Despite Bornstein’s articulation of what the citizen sector has to offer, mainstream thinking tends to encourage nonprofits to learn from for-profits, to become more business-like. There are two primary reasons. One, the for-profit sector is older: “Business is a much more mature sector. When more mature sectors meet less mature sectors, there’s the assumption that they have more to teach.”
Two, “The reason why the knowledge direction is historically one-way is just a function of the wealth and prestige of the two sectors,” Bornstein explains. “The business sector is considered a ‘real’ sector; it has huge amounts of money, employs the bulk of people in society, and it’s where the power is.”

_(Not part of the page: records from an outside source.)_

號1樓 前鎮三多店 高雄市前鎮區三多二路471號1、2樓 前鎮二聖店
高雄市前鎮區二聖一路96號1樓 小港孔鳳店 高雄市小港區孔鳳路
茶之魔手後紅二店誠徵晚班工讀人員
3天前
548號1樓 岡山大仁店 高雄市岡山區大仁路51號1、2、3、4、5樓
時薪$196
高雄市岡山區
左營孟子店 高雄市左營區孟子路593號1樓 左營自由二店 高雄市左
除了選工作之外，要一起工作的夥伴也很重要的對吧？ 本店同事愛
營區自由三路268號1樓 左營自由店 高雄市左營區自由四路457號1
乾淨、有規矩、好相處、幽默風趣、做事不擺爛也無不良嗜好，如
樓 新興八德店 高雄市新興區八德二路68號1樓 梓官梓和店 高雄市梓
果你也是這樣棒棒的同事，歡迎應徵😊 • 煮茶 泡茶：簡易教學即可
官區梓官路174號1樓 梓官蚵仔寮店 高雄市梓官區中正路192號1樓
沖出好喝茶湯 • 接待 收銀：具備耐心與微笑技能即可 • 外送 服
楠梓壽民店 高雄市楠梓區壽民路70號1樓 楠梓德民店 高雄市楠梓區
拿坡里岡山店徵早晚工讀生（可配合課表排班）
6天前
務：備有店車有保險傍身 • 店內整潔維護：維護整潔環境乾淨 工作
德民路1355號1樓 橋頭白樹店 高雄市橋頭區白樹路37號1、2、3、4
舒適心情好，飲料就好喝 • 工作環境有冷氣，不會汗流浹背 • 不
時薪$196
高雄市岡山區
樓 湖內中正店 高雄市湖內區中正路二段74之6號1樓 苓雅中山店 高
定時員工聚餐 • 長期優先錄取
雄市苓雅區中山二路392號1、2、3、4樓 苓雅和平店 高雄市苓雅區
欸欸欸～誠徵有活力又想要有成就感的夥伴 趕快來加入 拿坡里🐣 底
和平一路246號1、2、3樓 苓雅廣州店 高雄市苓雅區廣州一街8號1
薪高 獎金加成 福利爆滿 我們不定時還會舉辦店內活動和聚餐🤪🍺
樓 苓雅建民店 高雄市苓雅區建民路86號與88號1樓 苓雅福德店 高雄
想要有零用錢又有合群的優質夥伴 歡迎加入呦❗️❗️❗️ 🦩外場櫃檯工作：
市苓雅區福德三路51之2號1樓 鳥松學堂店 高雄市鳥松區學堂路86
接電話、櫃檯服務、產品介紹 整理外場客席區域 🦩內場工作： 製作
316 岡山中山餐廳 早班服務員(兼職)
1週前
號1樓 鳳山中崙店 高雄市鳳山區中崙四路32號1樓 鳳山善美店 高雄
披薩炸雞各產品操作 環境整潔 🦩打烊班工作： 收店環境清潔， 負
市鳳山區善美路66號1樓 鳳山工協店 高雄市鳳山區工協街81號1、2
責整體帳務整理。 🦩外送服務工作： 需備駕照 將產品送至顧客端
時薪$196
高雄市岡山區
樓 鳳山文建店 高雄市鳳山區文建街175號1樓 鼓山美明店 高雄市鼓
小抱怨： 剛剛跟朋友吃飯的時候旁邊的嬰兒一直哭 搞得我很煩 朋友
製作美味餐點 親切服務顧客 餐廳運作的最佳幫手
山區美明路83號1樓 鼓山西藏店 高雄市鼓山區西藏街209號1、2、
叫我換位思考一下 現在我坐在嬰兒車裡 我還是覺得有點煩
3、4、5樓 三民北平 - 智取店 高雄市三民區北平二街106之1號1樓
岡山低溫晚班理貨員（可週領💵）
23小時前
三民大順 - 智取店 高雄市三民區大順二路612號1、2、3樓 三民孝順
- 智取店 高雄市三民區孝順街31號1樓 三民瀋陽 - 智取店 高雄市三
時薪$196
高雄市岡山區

When the nonprofit sector is perceived as a second-class sector, a “respect gap” is created:
That respect gap has led to the fact that the sectors haven’t worked very well together. Social entrepreneurs are the best way to break down that respect gap and build bridges because everybody respects them. Take Muhammad Yunus [founder of the Grameen Bank]--whether you’re running a Fortune 500 company or a nonprofit, you can see that this man is clearly a terrific entrepreneur; he’s brought tremendous changes. The social entrepreneurs who are really able to build up remarkable organizations can grab the attention of people in all the different sectors and get them to focus their eyes on what’s possible, and that’s the best way to bring people together.
When asked if it’s possible to learn how to change the world, Bornstein emphatically agrees, Bornstein uses Childline, a 24-hour emergency response system for children in distress as an example. Childline has grown from its first office in Bombay in 1996 to 55 Indian cities today, and efforts are now underway to develop the model in Africa and other locations.
“Can we change the world? Can we learn how to change the world?” Bornstein answers, “There are hundreds and hundreds of examples of systems people have developed around the world that don’t require the entrepreneur any more because they’ve been systematized, and they’ve been spread to different locations and implemented by different people who are not the original founders--so you know that this idea, or model, is sound; it works. We can accelerate social innovation considerably by making concerted efforts to look for and analyze these ‘blueprints’ and then build communication channels to disseminate them far and wide.”
1 These statistics come from How to Change the World (Oxford University Press, 2004), pp. 4-5.
2 This definition of the social entrepreneur is taken from How to Change the World (Oxford University Press, 2004), p. 1.